| % File src/library/utils/man/charClass.Rd |
| % Part of the R package, https://www.R-project.org |
| % Copyright 2021 R Core Team |
| % Distributed under GPL 2 or later |
| \name{charClass} |
| \alias{charClass} |
| \title{Character Classification} |
| \description{ |
| An interface to the (C99) wide character classification functions in use. |
| } |
| \usage{ |
| charClass(x, class) |
| } |
| \arguments{ |
| \item{x}{\strong{Either} a UTF-8-encoded length-1 character vector |
| \strong{or} an integer vector of Unicode points (or a vector |
| coercible to integer).} |
| \item{class}{A character string, one of those given in the |
| \sQuote{Details} section.} |
| } |
| \details{ |
| The classification into character classes is platform-dependent. The |
| classes are determined by internal tables on Windows and (optionally |
| but by default) on macOS and AIX. |
| |
| The character classes are interpreted as follows: |
| \describe{ |
| \item{\code{"alnum"}}{Alphabetic or numeric.} |
| \item{\code{"alpha"}}{Alphabetic.} |
| \item{\code{"blank"}}{Space or tab.} |
| \item{\code{"cntrl"}}{Control characters.} |
| \item{\code{"digit"}}{Digits \code{0-9}.} |
| \item{\code{"graph"}}{Graphical characters (printable characters |
| except whitespace).} |
| \item{\code{"lower"}}{Lower-case alphabetic.} |
| \item{\code{"print"}}{Printable characters.} |
| \item{\code{"punct"}}{Punctuation characters.
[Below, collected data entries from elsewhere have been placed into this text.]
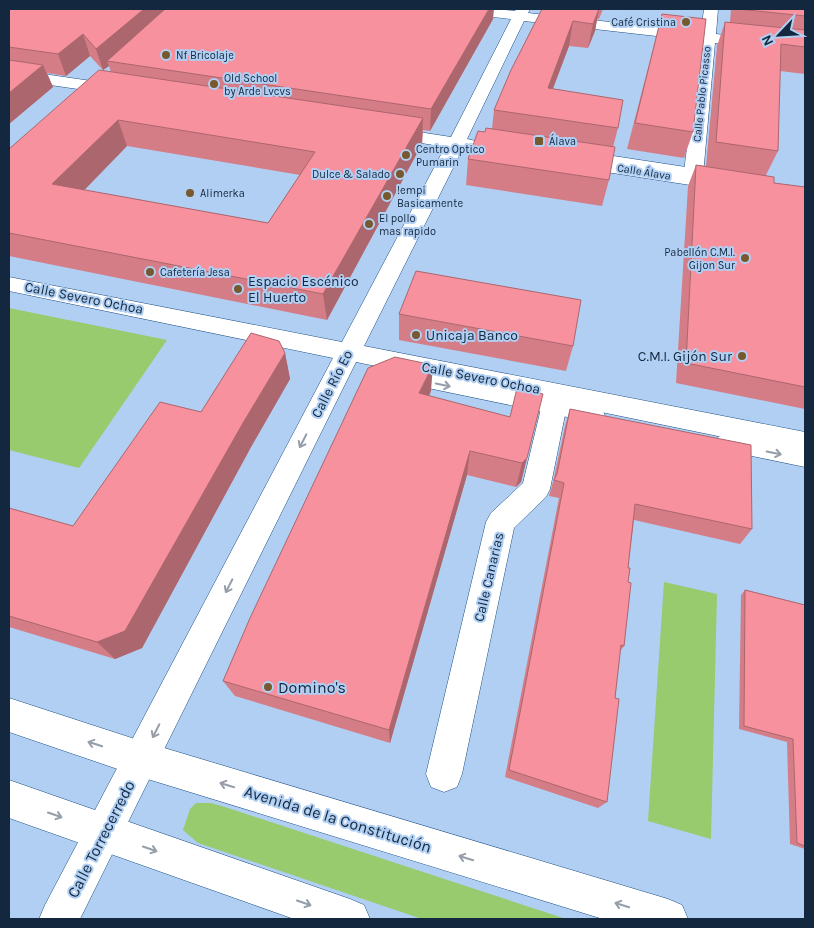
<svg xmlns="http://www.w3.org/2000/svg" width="814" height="928" font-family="Karla,sans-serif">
  <rect width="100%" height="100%" fill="#b0cff3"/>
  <g fill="#97cb6d">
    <polygon points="9,308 167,340 79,468 9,450"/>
    <polygon points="664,582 717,594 711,839 648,821"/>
    <polygon points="196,803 211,803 225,807 566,919 422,919 198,843 183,830 190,809"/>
  </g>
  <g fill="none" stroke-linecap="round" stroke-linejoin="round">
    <defs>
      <g id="service">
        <polygon points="587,152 712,171 719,175 712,179 582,159 580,156"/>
        <polygon points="405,370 596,409 603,411 605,416 603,421 596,423 399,382 396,377 399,372"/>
        <polygon points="725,435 805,451 805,467 718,449 715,443 718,437"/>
      </g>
      <g id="minor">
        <polygon points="453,9 495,9 515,11 516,9 530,9 528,13 701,32 704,9 718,9 716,34 805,44 805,54 715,43 703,175 736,181 739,185 736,189 729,191 574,167 567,165 565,161 567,157 574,155 684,172 700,41 524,21 467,139 480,142 483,146 480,150 474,151 462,150 364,346 805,432 805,454 567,405 550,489 546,497 514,528 462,774 457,787 444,792 431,787 426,774 486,522 491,513 523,483 543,400 356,362 80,919 39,919 45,905 333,358 9,291 9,277 342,342 445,147 386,137 380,136 377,132 380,128 386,127 451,137 511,19 460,13 455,12"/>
        <polygon points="9,69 119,85 125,86 127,90 125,94 119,95 9,79"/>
      </g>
      <g id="primary">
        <polygon points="9,698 141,741 668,899 682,905 688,919 603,919 141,777 9,732"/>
        <polygon points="9,780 350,899 364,905 370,919 294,919 9,818"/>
      </g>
    </defs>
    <use href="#service" stroke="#1d4f83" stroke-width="1"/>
    <use href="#minor" stroke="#1d4f83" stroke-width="1"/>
    <use href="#primary" stroke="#1d4f83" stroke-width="1"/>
    <use href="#service" fill="#fff" fill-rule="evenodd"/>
    <use href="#minor" fill="#fff" fill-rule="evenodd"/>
    <use href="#primary" fill="#fff" fill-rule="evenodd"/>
  </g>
  <g fill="#d47d87" fill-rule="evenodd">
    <path d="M9,9L493,19L430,131L423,130L422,144L327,320L9,256V149L111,72L109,66L103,70L90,56L66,76L47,73L53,87L9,124ZM127,146L300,175L268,223L84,190Z"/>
    <polygon points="542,9 603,9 599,19 597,19 595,31 588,48 569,46 553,89 618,128 613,147 609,180 602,206 466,185 468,159 485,132 492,129 494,110"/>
    <polygon points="731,9 805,9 805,74 780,71 778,151 766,175 774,183 805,187 805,409 676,383 688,186 696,165 706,166 717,46 725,22 730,22"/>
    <polygon points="662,14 693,132 684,158 627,149"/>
    <polygon points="399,314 573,346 566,371 399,340"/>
    <polygon points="285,353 290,379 251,447 142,648 115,659 9,627 9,508 73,526"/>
    <polygon points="431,391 429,396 527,458 521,482 516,487 467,475 390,743 235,696 223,681"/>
    <polygon points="570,409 752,529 740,544 634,520 628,568 628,582 624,646 620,651 615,698 607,802 598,808 505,777 559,498 549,496 553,482 565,426"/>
    <polygon points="745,590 805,605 805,849 790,844 787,742 739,729 741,595"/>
  </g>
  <g fill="#ac666e">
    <polygon points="144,9 174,9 107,61 109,66 103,70 96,49"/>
    <polygon points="489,9 494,9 493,19 430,131 431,109"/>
    <polygon points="599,9 595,31 588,48 593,24"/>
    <polygon points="573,21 569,46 543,114 548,88"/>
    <polygon points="83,34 90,56 66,76 58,54"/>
    <polygon points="43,65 53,87 9,124 9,93"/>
    <polygon points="423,118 422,144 327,320 323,294"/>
    <polygon points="118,120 127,146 64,211 52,184"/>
    <polygon points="285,353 290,379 251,447 142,648 115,659 97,642 243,423"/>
    <polygon points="433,365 431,391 419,418 419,393"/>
    <polygon points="470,451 467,475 390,743 389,730"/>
    <polygon points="527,458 521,482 516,487 522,463"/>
  </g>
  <g fill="#f6919d" stroke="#ac666e" fill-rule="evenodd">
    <polygon points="9,9 144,9 96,49 83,34 58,54 9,47"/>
    <polygon points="165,9 489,9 431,109 107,61"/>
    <polygon points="542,9 599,9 593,24 573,21 548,88 623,100 618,128 494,110 511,70"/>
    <polygon points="738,9 805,9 805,16"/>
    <polygon points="662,14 706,19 693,132 635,123"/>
    <polygon points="725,22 805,30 805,47 781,44 778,151 716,142"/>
    <polygon points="9,60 43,65 9,93"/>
    <path d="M99,70L423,118L323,294L9,233V149ZM118,120L315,152L268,223L52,184Z"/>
    <polygon points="486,128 615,147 609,180 468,159 478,131 485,132"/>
    <polygon points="696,165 774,177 774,183 805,187 805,387 686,363"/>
    <polygon points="416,271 581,300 573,346 399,314"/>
    <polygon points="251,333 279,341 285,353 243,423 125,631 97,642 9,616 9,508 73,526 160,402 201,412"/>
    <polygon points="395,357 433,365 419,393 510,417 517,388 543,394 527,458 522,463 470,451 389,730 223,681 250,618 368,368"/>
    <polygon points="570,409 751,445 752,529 635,504 628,568 630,568 628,582 631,583 624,646 621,645 615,698 619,699 607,802 509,770 564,483 554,480 557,474"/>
    <polygon points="745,590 805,605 805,846 797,843 793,739 744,726"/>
  </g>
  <defs><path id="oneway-shaft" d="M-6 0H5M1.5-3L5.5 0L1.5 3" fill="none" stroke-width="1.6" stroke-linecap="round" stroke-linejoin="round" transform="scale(1.25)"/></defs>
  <g stroke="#959ea9">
    <use href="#oneway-shaft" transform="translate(443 385) rotate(12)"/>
    <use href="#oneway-shaft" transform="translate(303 441) rotate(117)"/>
    <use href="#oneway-shaft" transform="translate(774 453) rotate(12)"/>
    <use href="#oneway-shaft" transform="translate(229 586) rotate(117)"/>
    <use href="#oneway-shaft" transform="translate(156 731) rotate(117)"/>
    <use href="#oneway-shaft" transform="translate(95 744) rotate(-162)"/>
    <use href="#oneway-shaft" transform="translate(227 785) rotate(-163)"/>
    <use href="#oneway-shaft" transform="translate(55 815) rotate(19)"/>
    <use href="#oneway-shaft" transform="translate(150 849) rotate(19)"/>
    <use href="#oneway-shaft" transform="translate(466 858) rotate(-163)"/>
    <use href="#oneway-shaft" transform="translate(304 903) rotate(19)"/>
    <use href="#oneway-shaft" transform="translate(622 905) rotate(-163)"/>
  </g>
  <g fill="#78582e" stroke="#b0cff3" stroke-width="2">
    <circle cx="686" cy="22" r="5"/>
    <circle cx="166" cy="55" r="5"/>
    <circle cx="214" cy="84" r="5"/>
    <rect x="534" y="136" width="10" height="10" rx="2.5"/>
    <circle cx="406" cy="155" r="5"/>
    <circle cx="400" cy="174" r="5"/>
    <circle cx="190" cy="193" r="5"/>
    <circle cx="387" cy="196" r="5"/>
    <circle cx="369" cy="224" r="5"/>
    <circle cx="745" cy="258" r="5"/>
    <circle cx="150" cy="272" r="5"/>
    <circle cx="238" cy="289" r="5"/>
    <circle cx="416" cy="335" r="5"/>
    <circle cx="742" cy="356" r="5"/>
    <circle cx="268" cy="687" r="5"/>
  </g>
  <g text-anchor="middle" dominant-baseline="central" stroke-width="4" stroke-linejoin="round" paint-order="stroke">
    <g font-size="11" fill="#13283f" stroke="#b0cff3" text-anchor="start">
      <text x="676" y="22" text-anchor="end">Café Cristina</text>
      <text x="176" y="55">Nf Bricolaje</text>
      <text x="224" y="78">Old School<tspan x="224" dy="13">by Arde Lvcvs</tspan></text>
      <text x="549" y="141">Álava</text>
      <text x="416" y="149">Centro Optico<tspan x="416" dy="13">Pumarin</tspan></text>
      <text x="390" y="174" text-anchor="end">Dulce &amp; Salado</text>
      <text x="397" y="190">!emp¡<tspan x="397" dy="13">Basicamente</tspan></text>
      <text x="200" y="193">Alimerka</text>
      <text x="379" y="218">El pollo<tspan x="379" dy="13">mas rapido</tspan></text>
      <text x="735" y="252" text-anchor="end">Pabellón C.M.I.<tspan x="735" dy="13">Gijon Sur</tspan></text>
      <text x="160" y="272">Cafetería Jesa</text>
    </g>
    <g font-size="11" fill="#13283f" stroke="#b0cff3">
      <text transform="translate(702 94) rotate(-84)">Calle Pablo Picasso</text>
      <text transform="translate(644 172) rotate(9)">Calle Álava</text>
    </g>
    <g font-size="14" fill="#13283f" stroke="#b0cff3" text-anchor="start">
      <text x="248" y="281">Espacio Escénico<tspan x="248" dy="16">El Huerto</tspan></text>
      <text x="426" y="335">Unicaja Banco</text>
      <text x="732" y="356" text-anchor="end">C.M.I. Gijón Sur</text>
    </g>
    <g font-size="14" fill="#13283f" stroke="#b0cff3">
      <text transform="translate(84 298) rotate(11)">Calle Severo Ochoa</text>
      <text transform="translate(481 378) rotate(11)">Calle Severo Ochoa</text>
      <text transform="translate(332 384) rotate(-63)">Calle Río Eo</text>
      <text transform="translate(489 577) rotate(-77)">Calle Canarias</text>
    </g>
    <g font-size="16" fill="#13283f" stroke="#b0cff3" text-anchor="start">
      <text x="278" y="687">Domino's</text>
    </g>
    <g font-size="16" fill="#13283f" stroke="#b0cff3">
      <text transform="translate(338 819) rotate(17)">Avenida de la Constitución</text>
      <text transform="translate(101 839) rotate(-63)">Calle Torrecerredo</text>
    </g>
  </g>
  <rect width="814" height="928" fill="none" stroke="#13283f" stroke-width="20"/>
  <g transform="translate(779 35) rotate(245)" stroke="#b0cff3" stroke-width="4" paint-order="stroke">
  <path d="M0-4L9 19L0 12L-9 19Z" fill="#13283f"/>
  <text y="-8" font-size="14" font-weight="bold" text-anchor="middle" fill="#13283f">N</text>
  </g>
</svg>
Some platforms treat all |
| non-alphanumeric graphical characters as punctuation.} |
| \item{\code{"space"}}{Whitespace, including tabs, form and line |
| feeds and carriage returns. Some OSes include non-breaking |
| spaces, some exclude them.} |
| \item{\code{"upper"}}{Upper-case alphabetic.} |
| \item{\code{"xdigit"}}{Hexadecimal character, one of \code{0-9A-fa-f}.} |
| } |
| |
| Alphabetic characters contain all lower- and upper-case ones and some |
| others (for example, those in \sQuote{title case}). |
| |
| Whether a character is printable is used to decide whether to escape |
| it when printing -- see the help for \code{\link{print.default}}. |
| |
| If \code{x} is a character string it should either be ASCII or declared |
| as UTF-8 -- see \code{\link{Encoding}}. |
| |
| \code{charClass} was added in \R 4.1.0. A less direct way to examine |
| character classes which also worked in earlier versions is to use |
| something like \code{grepl("[[:print:]]", intToUtf8(x))} -- however, |
| the regular-expression code might not use the same classification |
| functions as printing and on macOS used not to. |
| } |
| \value{ |
| A logical vector of the length the number of characters or integers in |
| \code{x}. |
| } |
| \note{ |
| Non-ASCII digits are excluded by the C99 standard from the class |
| \code{"digit"}: most platforms will have them as alphabetic. |
| |
| It is an assumption that the system's wide character classification |
| functions are coded in Unicode points, but this is known to be true |
| for all recent platforms. |
| |
| In principle the classification could depend on the locale even on |
| one platform, but that seems no longer to be seen. |
| } |
| \seealso{ |
| Character classes are used in \link{regular expression}s. |
| |
| The OS's \command{man} pages for \code{iswctype} and \code{wctype}. |
| } |
| \examples{ |
| x <- c(48:70, 32, 0xa0) # Last is non-breaking space |
| cl <- c("alnum", "alpha", "blank", "digit", "graph", "punct", "upper", "xdigit") |
| X <- lapply(cl, function(y) charClass(x,y)); names(X) <- cl |
| X <- as.data.frame(X); row.names(X) <- sQuote(intToUtf8(x, multiple = TRUE)) |
| X |
| |
| charClass("ABC123", "alpha") |
| ## Some accented capital Greek characters |
| (x <- "\u0386\u0388\u0389") |
| charClass(x, "upper") |
| |
| ## How many printable characters are there? (Around 280,000 in Unicode 13.) |
| ## There are 2^21-1 possible Unicode points (most not yet assigned). |
| pr <- charClass(1:0x1fffff, "print") |
| table(pr) |
| } |